また、上述の実施の形態では、サクションマウス31が、筒状のサクションマウス本体51に、アングルガイド52が取り付けられたものとなっていたが、これには限られない。サクションマウス31は、サクションマウス本体51に対応する部分と、アングルガイド52に対応する部分とが一体的に形成されたものであってもよい。
1 自動ワインダ
2 巻取ユニット
8 給糸ボビン
11 給糸部
13 巻取部
21 糸継装置
24 上糸捕捉案内部材
27 モータ
31 サクションマウス
42 吸引口
43 第1通路部
44 第2通路部
45 板部材
45a 係止部
46 案内溝
50 吸引源
51 サクションマウス本体
52 アングルガイド
52b 対向面
53c、53d 面
54 サンドペーパー
P パッケージ
Y 糸
Ya 糸端部

Claims (10)

  1. 巻取方向に回転して糸を巻き取ることによって形成されたパッケージから糸端部を吸引して捕捉する糸端捕捉装置であって、
    前記糸端部を吸引して捕捉する際に前記パッケージと対向する先端部において開口した吸引口を有する空気通路が形成された吸引捕捉部材と、
    前記空気通路に設けられ、吸引された糸端部を係止するための係止部とを備え、
    糸端部を吸引して捕捉する際に、
    前記吸引捕捉部材の前記先端部における、前記巻取方向と逆の回転方向である巻出方向の上流側に位置する上流側辺部が、前記巻出方向の下流側に位置する下流側辺部よりも、前記パッケージの表面から離れ、
    前記係止部が、前記上流側辺部よりも前記パッケージ表面から離れていることを特徴とする糸端捕捉装置。

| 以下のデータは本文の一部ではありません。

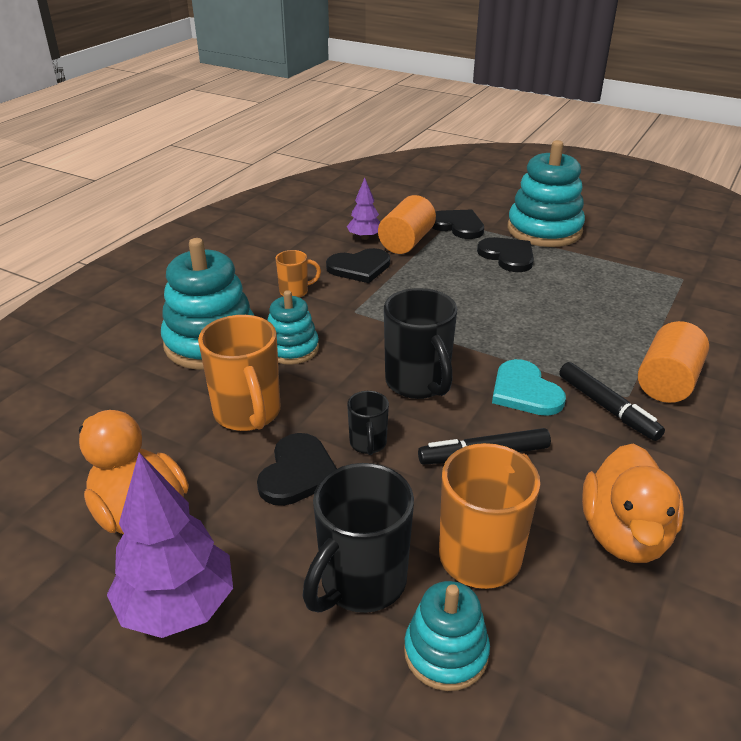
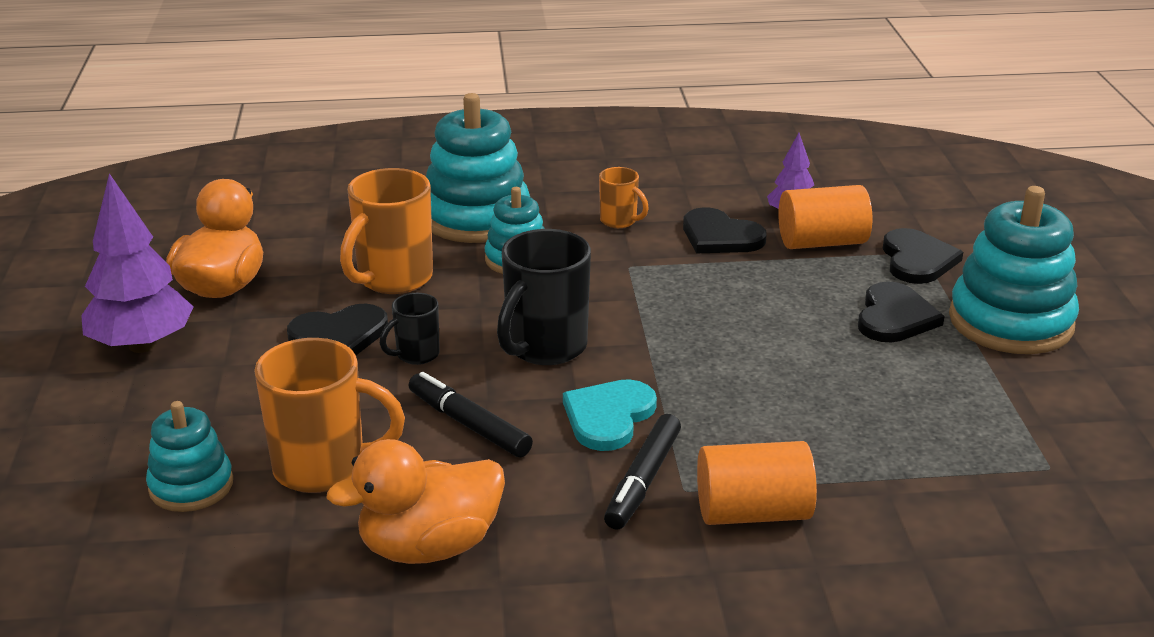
camera: 55 degrees right, 5 degrees down
black mug [303,463,414,613] -> none

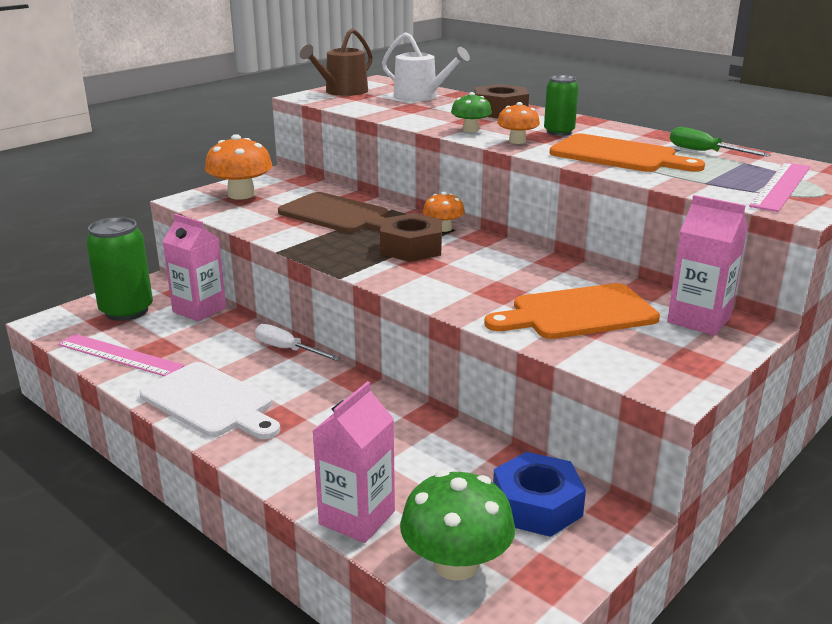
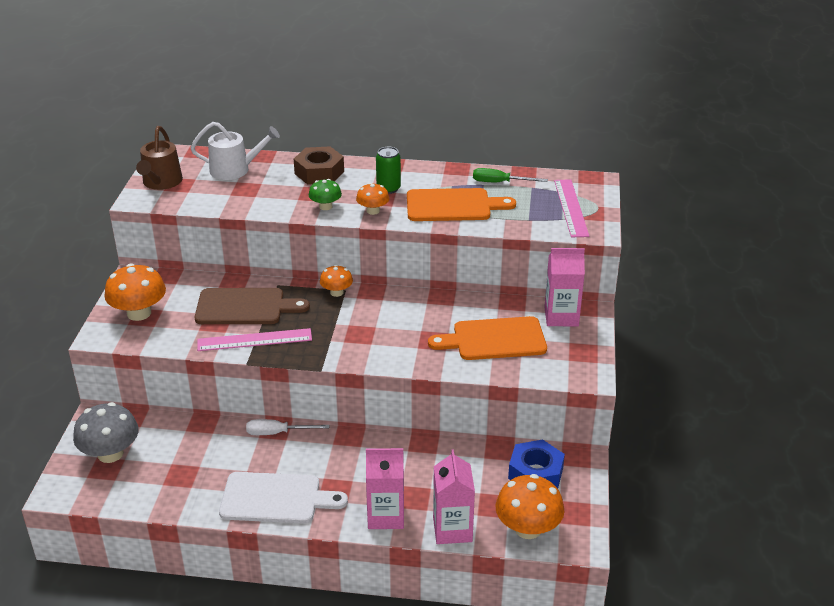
camera: 35 degrees left, 10 degrees up
pink ruler [58,334,185,376] -> pink ruler moved to [197,328,312,351]
green can [86,217,153,321] -> grey mushroom [73,402,139,463]
pink carton [162,214,226,322] -> pink carton moved to [366,448,404,529]
brown nut [380,213,442,262] -> none
green mushroom [400,470,515,581] -> orange mushroom [496,474,565,539]
orange cutting board [484,283,660,339] -> orange cutting board turned 45 degrees clockwise [428,316,547,360]

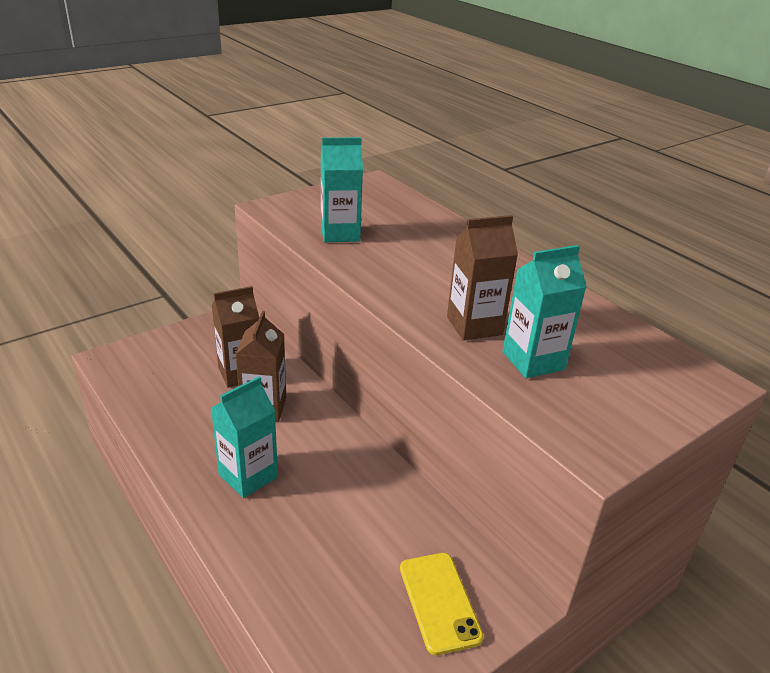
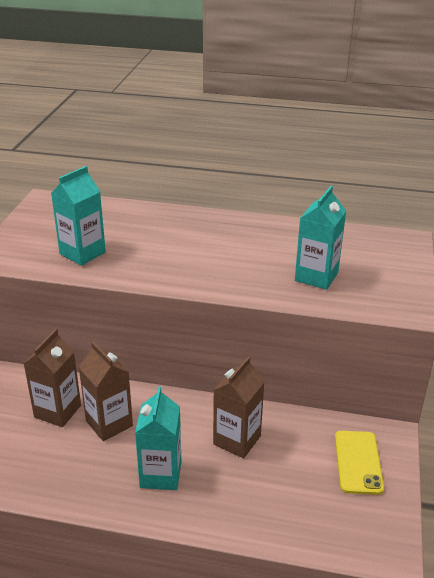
camera: 40 degrees left, 0 degrees up
yellow phone [400,553,484,655] -> yellow phone turned 60 degrees clockwise [335,431,384,495]
brown carton [447,215,518,341] -> brown carton moved to [213,356,264,458]

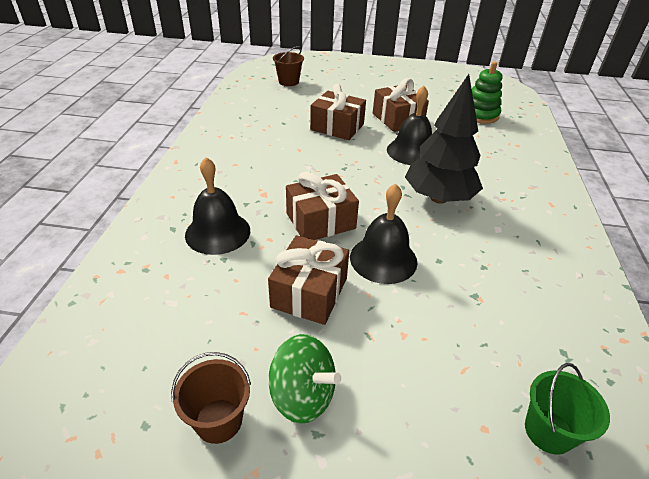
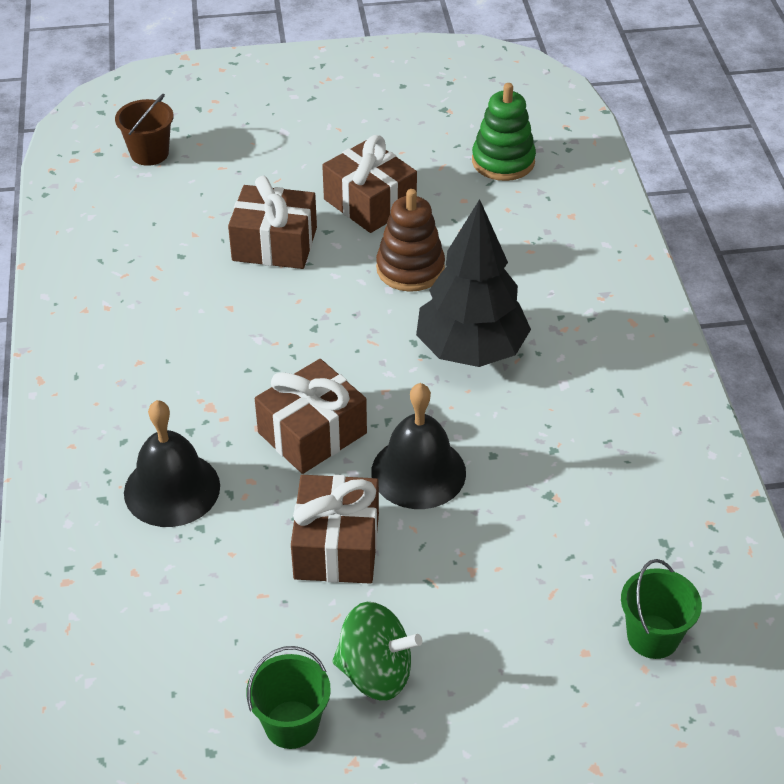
camera: 15 degrees left, 5 degrees up
brown bucket [171,352,251,444] -> green bucket [246,646,331,749]
black bell [387,86,432,165] -> brown stacking toy [376,189,445,292]

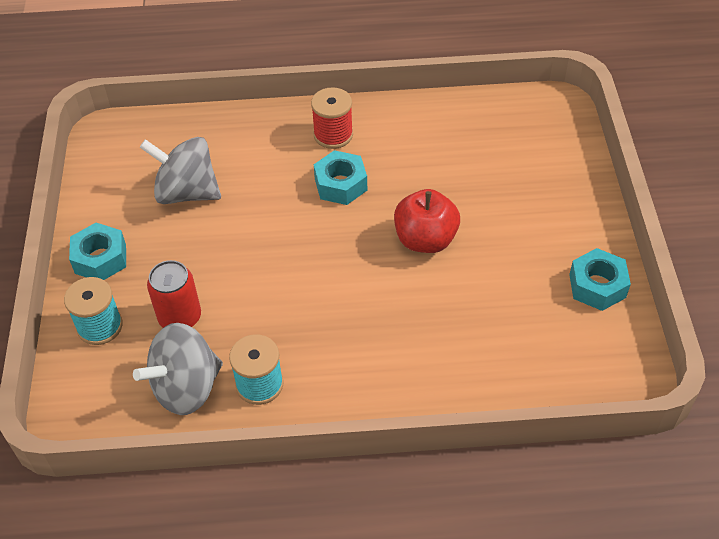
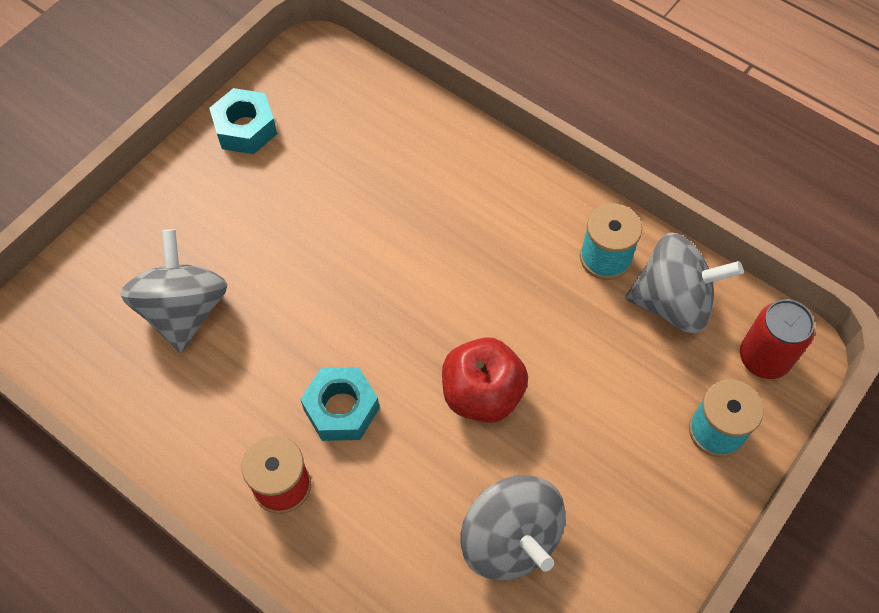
camera: 140 degrees left, 10 degrees up
turquoise nut [69,223,126,280] -> none
red can [147,260,201,328] -> red can moved to [740,299,815,379]
red apple [394,189,460,253] -> red apple moved to [442,337,528,423]
none -> grey spinning top [120,229,228,353]

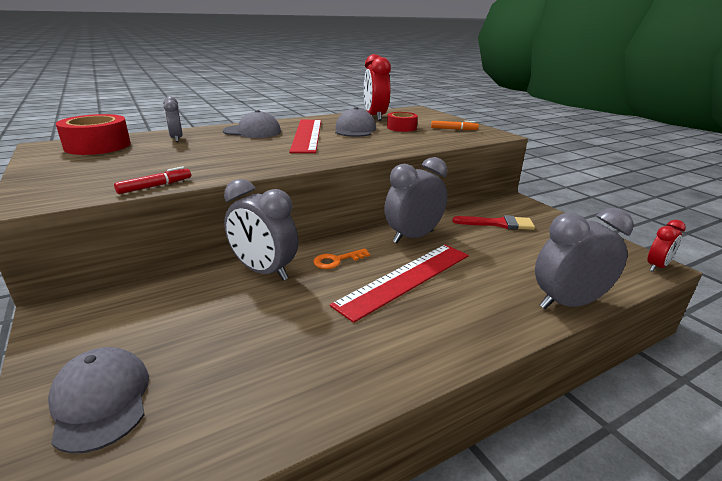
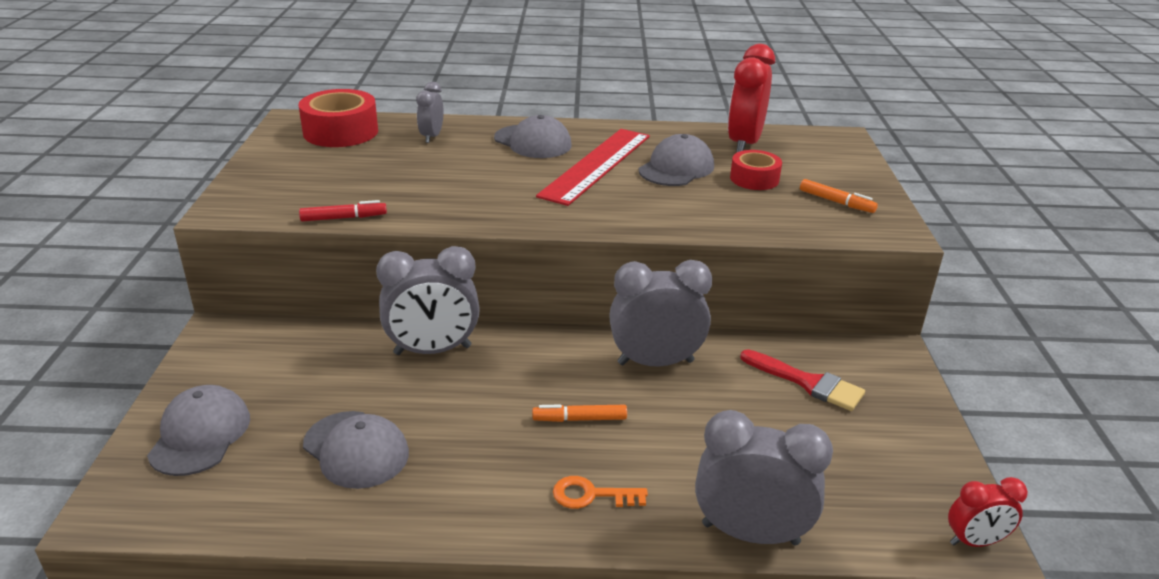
camera: 30 degrees right, 5 degrees up
grey clock [224,179,299,281] -> grey clock turned 75 degrees counterclockwise [376,246,480,355]
orange key [313,248,370,269] -> orange key moved to [553,476,648,509]
red ruler [330,244,469,323] -> orange marker [532,405,627,422]
none -> grey cap [303,411,409,489]

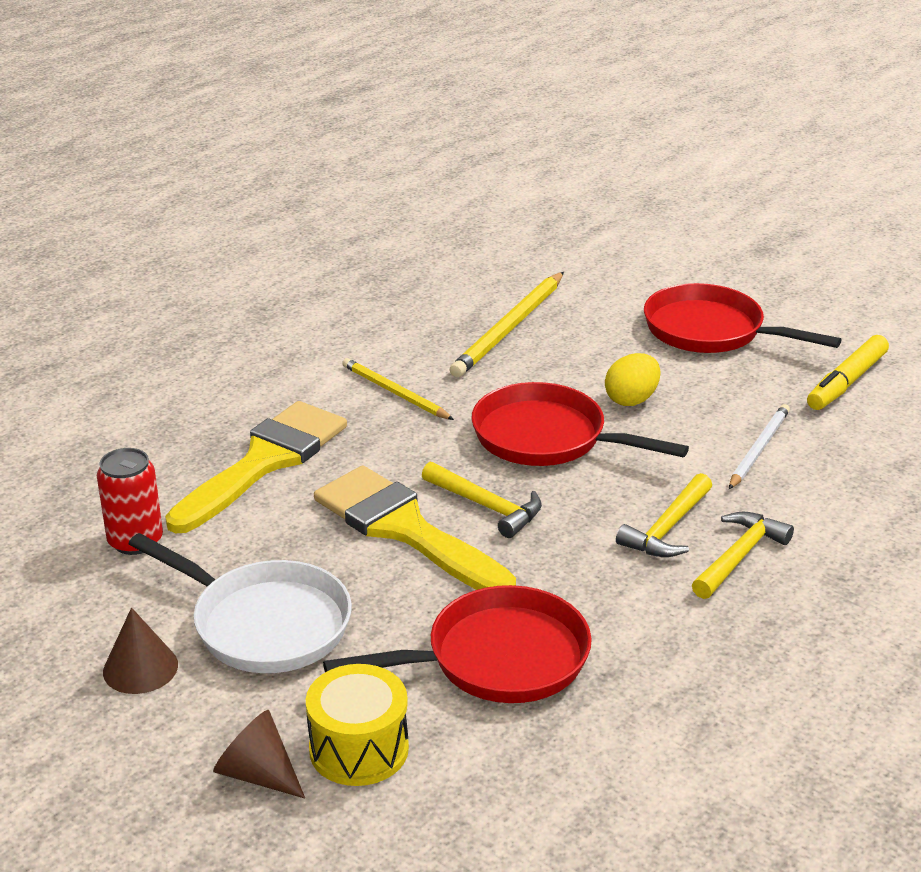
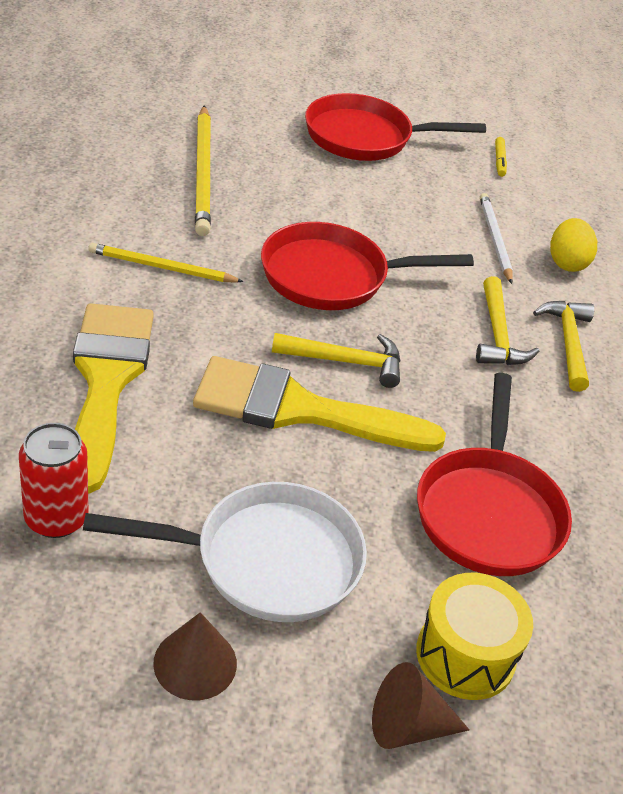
camera: 40 degrees left, 10 degrees up
red pan [323,585,592,703] -> red pan turned 150 degrees clockwise [417,373,572,576]
yellow egg [605,353,660,406] -> yellow egg moved to [550,218,597,272]
yellow marker [807,335,889,410] -> yellow marker [495,137,507,177], size x0.51

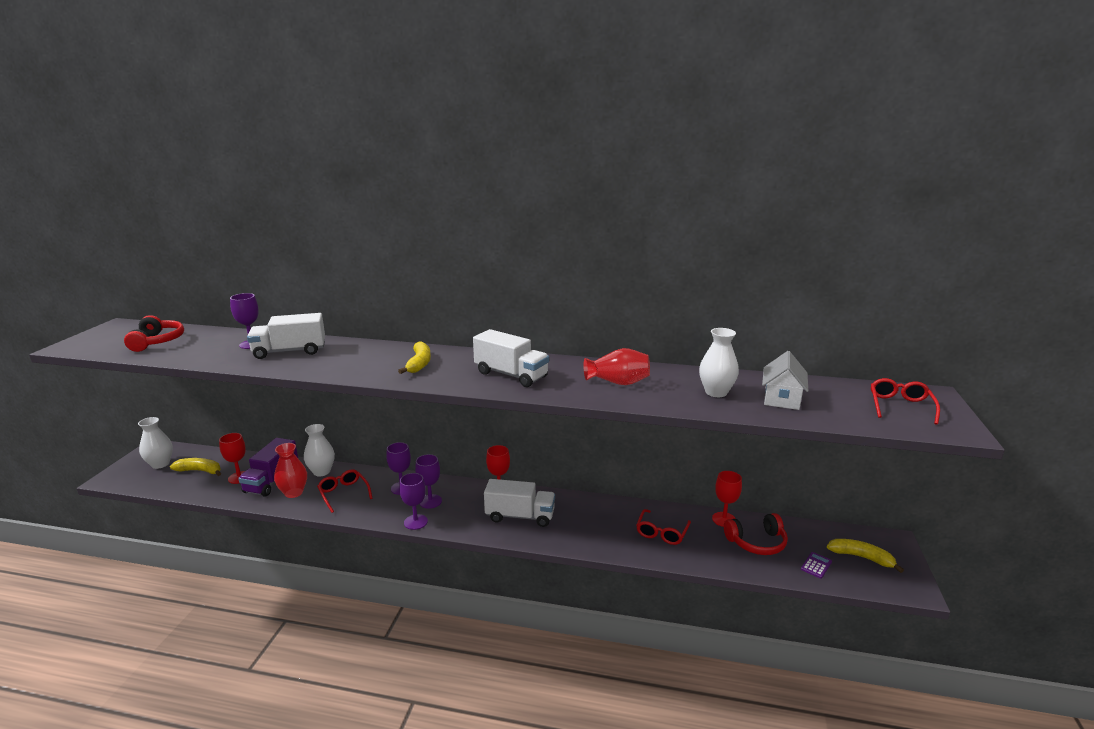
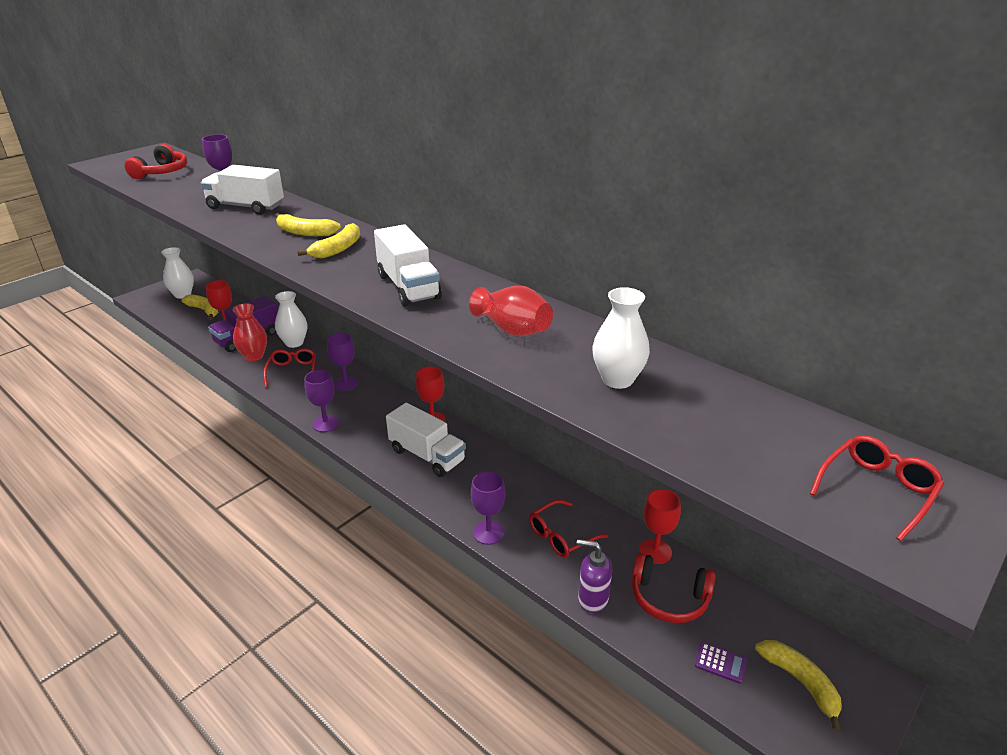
camera: 30 degrees right, 10 degrees up
purple goblet [415,454,442,509] -> purple goblet moved to [471,471,505,545]
white house [762,351,808,410] -> none
purple calculator [801,552,832,579] -> purple calculator turned 45 degrees clockwise [695,642,747,684]
none -> yellow banana [275,213,341,236]
none -> purple soap dispenser [577,539,612,613]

  2. 前記係止部が、前記空気通路を形成する通路壁面のうち、前記巻出方向の下流側の通路壁面に設けられていることを特徴とする請求項1に記載の糸端捕捉装置。
  3. 前記吸引捕捉部材の前記下流側辺部の表面の少なくとも一部分に、前記空気通路の通路壁面よりも摩擦抵抗が大きい抵抗部が設けられていることを特徴とする請求項1又は2に記載の糸端捕捉装置。
  4. 前記抵抗部が、前記下流側辺部の前記パッケージの軸方向における全長にわたって延びていることを特徴とする請求項3に記載の糸端捕捉装置。
  5. 前記抵抗部は、前記下流側辺部の表面に貼り付けられたサンドペーパーであることを特徴とする請求項3又は4に記載の糸端捕捉装置。
  6. 前記吸引捕捉部材は、
    前記空気通路及び前記上流側辺部を形成する筒状の本体と、
    前記吸引口よりも前記パッケージ側に延出するように、前記本体に取り付けられて、前記下流側辺部を形成する第1板状部材と、を備えていることを特徴とする請求項1〜5のいずれかに記載の糸端捕捉装置。
  7. 前記第1板状部材が、前記本体に対して、前記吸引口からの延出量が変更されるような所定の一方向に方向に移動可能となっていることで、前記糸端部を吸引して捕捉する際の、前記下流側辺部と前記パッケージの表面との距離が調整可能となっていることを特徴とする請求項6に記載の糸端捕捉装置。
  8. 前記第1板状部材は、
    前記本体の、前記巻出方向の下流側の端部に取り付けられ、
    前記本体に取り付けられた部分よりも前記吸引捕捉部材の先端側の部分において、前記上流側辺部に向かう方向に鈍角に屈曲されていることを特徴とする請求項6又は7に記載の糸端捕捉装置。
  9. 前記係止部が設けられ、第1板状部材とともに前記本体の前記巻出方向の下流側の端部に取り付けられた第2板状部材をさらに備え、
    前記第2板状部材は、前記本体に取り付けられた部分よりも前記吸引捕捉部材の先端側の部分において、前記上流側辺部に向かう方向に鋭角に屈曲され、
    前記係止部は、前記第2板状部材の前記先端側の部分に設けられていることを特徴とする請求項8に記載の糸端捕捉装置。
  10. 請求項1〜9のいずれかに記載の糸端捕捉装置と、
    給糸部と、
    前記給糸部の糸を所定の巻取方向に巻取ってパッケージを形成する巻取部と、
    前記給糸部と前記巻取部との間に配置され、前記給糸部側の糸端部と前記巻取部側の糸端部を繋ぐ糸継部と、
    前記給糸部側の糸端部を前記糸継部に案内する、糸端案内手段と、を備え、
    前記糸端捕捉装置は、前記巻取部側の糸端部を前記糸継部に案内することを特徴とする糸巻取装置。